What will the customer due diligence review consist of, if necessary?
Controlled Substance Questionnaire- “Know Your Customer” Forms may be sent to your practice to help us gain an understanding of how the practice is using the controlled substances you purchase from Salus Medical.
- Controlled Substance Questionnaires should be filled out in their entirety.
- Controlled Substance Questionnaires should include all controlled substances you intend to order including estimated quantities.
- If quantities increase, you may be asked to submit additional information.
Letter of Justification- In some instances Salus Medical will request additional information from the practice to validate one or more items that were reviewed during our due diligence process. A Letter of Justification may be requested to validate shifts in purchasing patterns of controlled substances, for Salus Medical to have the most current information about your practice, to satisfy your purchasing needs.
All “Know Your Customer” documentation should be filled out and signed by the responsible party who holds the DEA registration, or by power of attorney who has authority to sign for that DEA registration.
On-Site Visit- In some instances, Salus Medical will request to conduct an onsite visit of your facility to help us complete our customer due diligence review.
Salus Medical Policies- Salus Medical conducts due diligence in compliance with DEA and State regulations.

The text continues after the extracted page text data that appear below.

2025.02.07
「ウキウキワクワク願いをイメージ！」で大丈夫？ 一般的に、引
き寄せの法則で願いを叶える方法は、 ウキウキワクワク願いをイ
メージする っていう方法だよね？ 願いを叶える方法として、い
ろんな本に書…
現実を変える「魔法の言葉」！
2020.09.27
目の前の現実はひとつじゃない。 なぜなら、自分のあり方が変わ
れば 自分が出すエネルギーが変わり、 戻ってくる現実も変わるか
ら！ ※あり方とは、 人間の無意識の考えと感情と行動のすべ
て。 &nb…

- It is against our policy to distribute controlled substances to Practitioners for their own personal use.
- It is our policy to adhere to State Medical Board Regulations regarding the treatment of family members.
- Controlled substances will only be distributed when the drugs ordered are within the Practitioners current scope of practice.
For additional information, please contact the Salus Medical Compliance Department at firstname.lastname@example.org. Salus Medical appreciates your partnership and support of our Regulatory Compliance Program. Your cooperation with this DEA requirement is appreciated, and we are here to answer any questions you may have throughout the customer due diligence review process. Please note that based on DEA requirements and Salus Medical controlled substance policy, if we are unable to ship an order of controlled substances due to the outcome of our “Know Your Customer” process, we are obligated to notify the DEA of the cancelled order.
The paragraph below is a summary of the “Know Your Customer” requirement communicated by the DEA to all registrants in a letter dated December 27, 2007: “DEA regulations require wholesale distributors to report suspicious orders of controlled substances. Title 21 CFR 1301.74(b), specifically requires that a registrant design and operate a system to disclose to the registrant suspicious orders of controlled substances.” Registrants must conduct an independent analysis of suspicious orders prior to completing a sale to determine whether the controlled substances are likely to be diverted from legitimate channels. “Registrants that fill these orders (potential suspicious orders), without first determining that the order is not being diverted into other than legitimate medical, scientific, and industrial channels, may be failing to maintain effective controls against diversion. Failure to maintain effective controls against diversion is inconsistent with the public interest as that term is used in 21 USC 823 and 824 and may result in the revocation of the registrant’s DEA Certificate or Registration.”